While a great deal of press has been given to The 55 Essentials, I would encourage you that unless you are that particular teacher of the year, much fewer will probably be sufficient. When trying to write rules, several teachers I know have tried to cover every aspect of student behavior. They think of all their own personal pet peeves and the things that students traditionally do wrong, compiling them into one monstrous list. There is one major problem with this: Students are varied and seemingly eternally creative.

You doubt? A demonstration, then. In one of my early years of teaching, I had three rules, conveniently starting with the same letter: Responsibility, Relationship, and Respect. I had explained to my students that these were to govern our time together. I expected them to be responsible: bringing supplies to class, doing their homework, and being punctual. Then, I pointed out that there were certain things that were necessary merely because we were in relationship with each other, explaining that there were things I couldn’t let one student do because not everyone could do them. Finally, I explained that I expected them to act respectfully towards themselves, their classmates, and me. These three rules could be applied to every situation. If, however, I had made the typical rules like “Don’t chew gum,” “Bring two #2 pencils to class,” etc., this situation would have been allowed:

It was the year of the Winter Olympics, so many of my junior high students were watching the events. As I was enthralling my class with tales from history, I looked over, and what to my wondering eyes did appear, but one of my students in his seat with his knees under his chin, calculatingly moving from side to side. “What are you doing, Nate?” I inquired.

“I’m bobsledding.” He replied, most innocently.

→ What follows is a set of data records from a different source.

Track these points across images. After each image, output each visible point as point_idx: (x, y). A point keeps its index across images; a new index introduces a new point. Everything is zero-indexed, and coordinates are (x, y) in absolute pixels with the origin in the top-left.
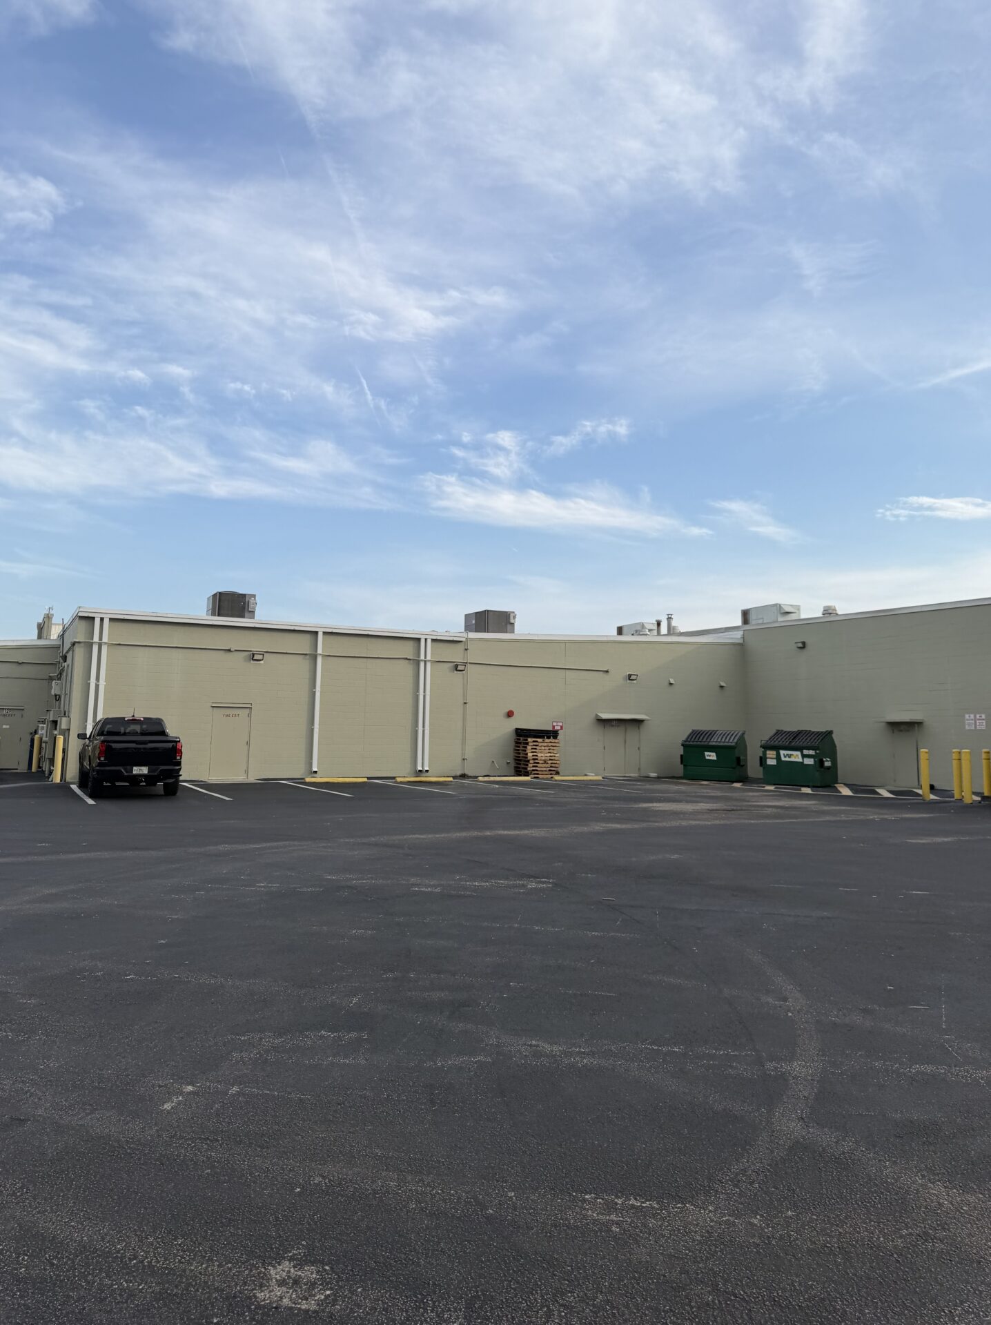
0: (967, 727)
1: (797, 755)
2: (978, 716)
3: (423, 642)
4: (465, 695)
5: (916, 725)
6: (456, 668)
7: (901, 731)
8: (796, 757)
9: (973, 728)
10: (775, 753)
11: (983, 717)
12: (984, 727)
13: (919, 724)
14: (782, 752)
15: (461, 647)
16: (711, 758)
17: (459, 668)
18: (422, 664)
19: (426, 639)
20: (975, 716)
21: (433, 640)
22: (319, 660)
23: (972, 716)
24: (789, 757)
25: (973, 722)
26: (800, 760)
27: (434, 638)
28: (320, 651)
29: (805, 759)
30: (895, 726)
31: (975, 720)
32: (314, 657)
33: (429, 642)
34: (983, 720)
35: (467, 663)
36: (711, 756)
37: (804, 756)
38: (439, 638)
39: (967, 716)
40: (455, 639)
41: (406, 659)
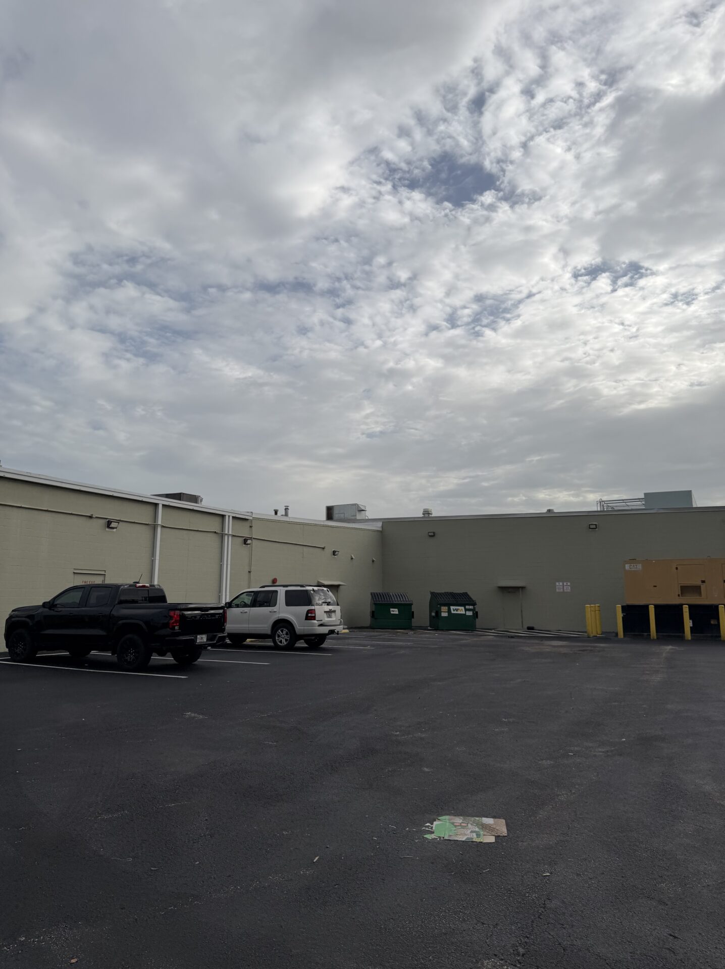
0: (557, 590)
1: (462, 610)
2: (565, 584)
3: (227, 517)
4: (250, 565)
5: (521, 589)
6: (245, 542)
7: (509, 592)
8: (461, 610)
9: (562, 590)
10: (447, 608)
11: (569, 584)
12: (569, 590)
13: (523, 588)
14: (452, 608)
15: (247, 524)
16: (394, 613)
17: (249, 542)
18: (226, 537)
19: (229, 516)
20: (563, 584)
21: (233, 517)
22: (159, 529)
23: (561, 584)
24: (457, 611)
25: (562, 587)
26: (464, 612)
27: (234, 515)
28: (160, 522)
29: (467, 612)
30: (503, 589)
31: (563, 586)
32: (154, 527)
33: (231, 518)
34: (569, 586)
35: (251, 538)
36: (395, 611)
37: (466, 610)
38: (238, 516)
39: (557, 584)
40: (247, 517)
41: (215, 532)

Never would my rules have naturally included things like, “Do not participate in Olympic Sports using your desk as equipment,” “Don’t practice invisible instruments in class,” “Don’t make sound effects for imaginary animals,” “Do not light matches and stick them on your person,” or “Do not lay on your stomach and spin on the library tables.” [Note: I have said all of these to students.] So, you see, less is really more. Pick a few rules which address character (I currently use the Code of Chivalry, as my classroom is now decorated like a Medieval Castle) and apply these to the situations in your class. (Note: As I am predominately a middle and high school teacher, I will say that little ones may need more specifics. Just please don’t insult your seniors’ intelligence with “hands to yourself” type rules.)